Diamond Website Conversion (diamondwebsiteconversion) | 78 comments Mod
Once you’ve set aside a portion of your budget for testing, how do you determine where to allocate those resources so that you get the greatest return on investment?

The authors provide a hierarchy pyramid to help you determine where your goals fall in order of potential impact.

You can approach the pyramid in several ways. You can start with needs at the bottom of the pyramid and work your way up, thereby making sure all basic functions operate correctly before moving on to issues of persuasion; you can approach problems in order of effort involved, starting with low effort changes and working toward more complex ones; or you can start with the top of the pyramid, since the persuasion items there will have the greatest impact on your conversion rates.
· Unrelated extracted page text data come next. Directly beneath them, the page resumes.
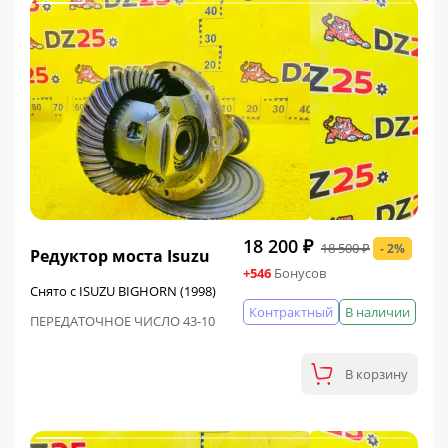
ФИНАЛЬНАЯ ЦЕНА
18 200 ₽
18 500 ₽
- 2%
Редуктор моста Isuzu
+546
Бонусов
Снято с ISUZU BIGHORN (1998)
Контрактный
В наличии
ПЕРЕДАТОЧНОЕ ЧИСЛО 43-10
В корзину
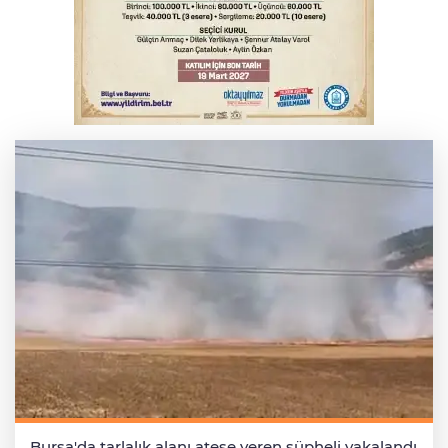
Yargıtay’dan primle çalışanlara müjde
Bursa’da bugün hava nasıl olacak?
Bursa'da tarlalık alanı ateşe veren şüpheli yakalandı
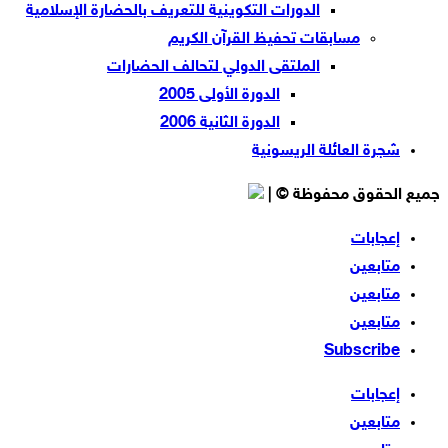
الدورات التكوينية للتعريف بالحضارة الإسلامية
مسابقات تحفيظ القرآن الكريم
الملتقى الدولي لتحالف الحضارات
الدورة الأولى 2005
الدورة الثانية 2006
شجرة العائلة الريسونية
جميع الحقوق محفوظة © |
إعجابات
متابعين
متابعين
متابعين
Subscribe
إعجابات
متابعين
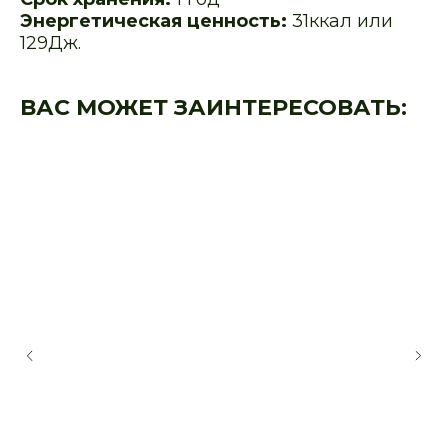
Энергетическая ценность:
31ккал или
129Дж.
ВАС МОЖЕТ ЗАИНТЕРЕСОВАТЬ:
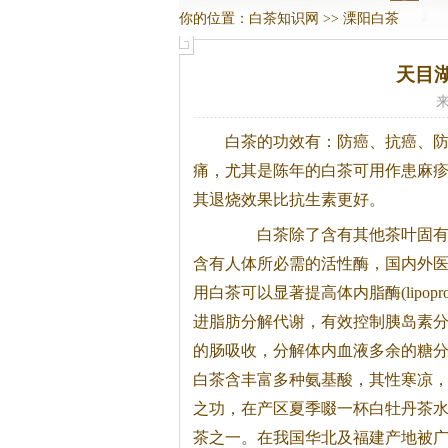
你的位置：
白茶知识网
>>
溧阳白茶
天目
来
白茶
的功效有：防癌、抗癌、
痛，尤其是陈年的
白茶
可用作患麻
其退烧效果比抗生素更好。
白茶
除了含有其他茶叶固
含有人体所必需的活性酶，国内外
用
白茶
可以显著提高体内脂酶(lipoprote
进脂肪分解代谢，有效控制胰岛素
的肠吸收，分解体内血液多余的糖
白茶
含丰富多种氨基酸，其性寒凉
之功，在产区夏季啜一杯白牡丹茶
茶
之一。在我国华北及福建产地被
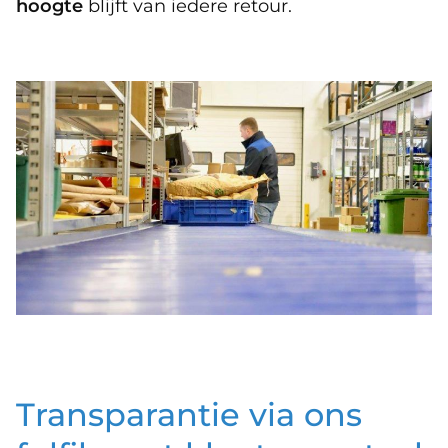
hoogte
blijft van iedere retour.
Transparantie via ons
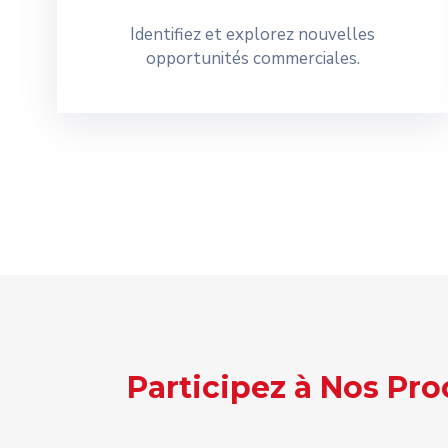
Identifiez et explorez nouvelles
opportunités commerciales.
Participez à Nos Pr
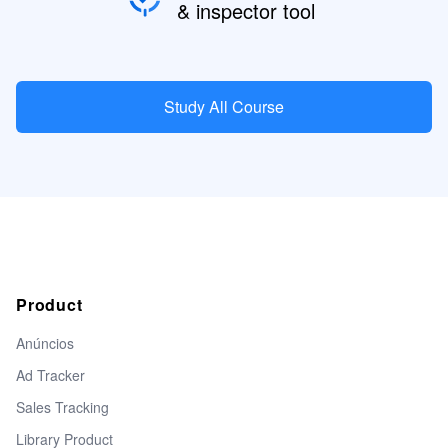
& inspector tool
Study All Course
Product
Anúncios
Ad Tracker
Sales Tracking
Library Product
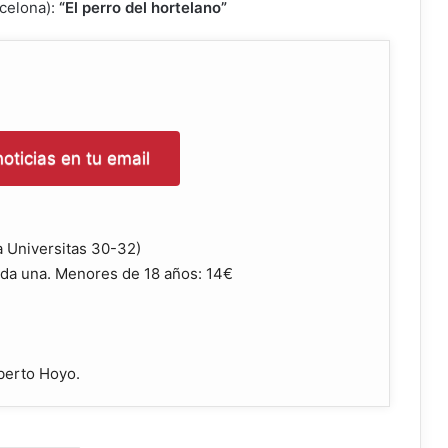
rcelona):
“El perro del hortelano”
oticias en tu email
a Universitas 30-32)
ada una. Menores de 18 años: 14€
oberto Hoyo.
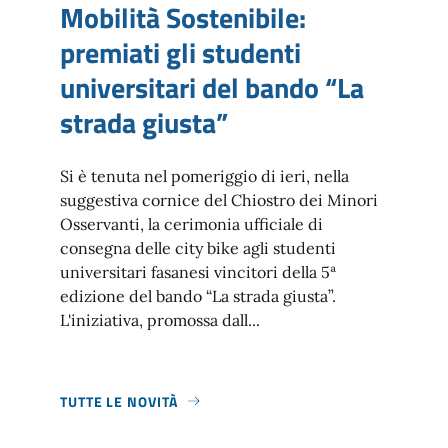
Mobilità Sostenibile:
premiati gli studenti
universitari del bando “La
strada giusta”
Si è tenuta nel pomeriggio di ieri, nella
suggestiva cornice del Chiostro dei Minori
Osservanti, la cerimonia ufficiale di
consegna delle city bike agli studenti
universitari fasanesi vincitori della 5ª
edizione del bando “La strada giusta”.
L'iniziativa, promossa dall...
TUTTE LE NOVITÀ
What are the pros and cons of each method, and which do you think would yield the greatest results for your business?


message 2: by Anne (new)

Anne | 51 comments Starting with functional: It seems funny that we often overlook the basic needs of a website and its visitors. This step is critical and should be short lived with more of a mechanical than a marketing fix.

Accessible:This is important especially in the dawning age of iPads and cousins. Certainly making your website accessible for all would-be visitors is a basic fundamental must. Again however, this is more of a functionality test rather than a marketing test.

Usable: This one gets me every time. This is where testing results will resolve any differing opinions with regard to size, color, placement, etc. The big downfall with these tests though can be that they change and should be tested often.

Intuitive: Reducing friction again can be a point of opinion. Optimizing though, according to test results will often yield better website conversion. These tests can be challenging as limiting it to one element at a time seems to take a long time, especially when you can clearly see where the hole in your optimization funnel exists.

Persuasive: This does seem to be where everything comes together; all teams involved need to come together as well. You can have a great product but if the branding is poor and the checkout process is disjointed the product will never leave the store. Again, this is a challenging testing level as certain types of products will appeal to certain segments of your audience and thus the language may need to be tailored accordingly.

As the book says the pyramid is a great way to clearly define your testing goals from capturing the low hanging fruit to working up a new marketing strategy.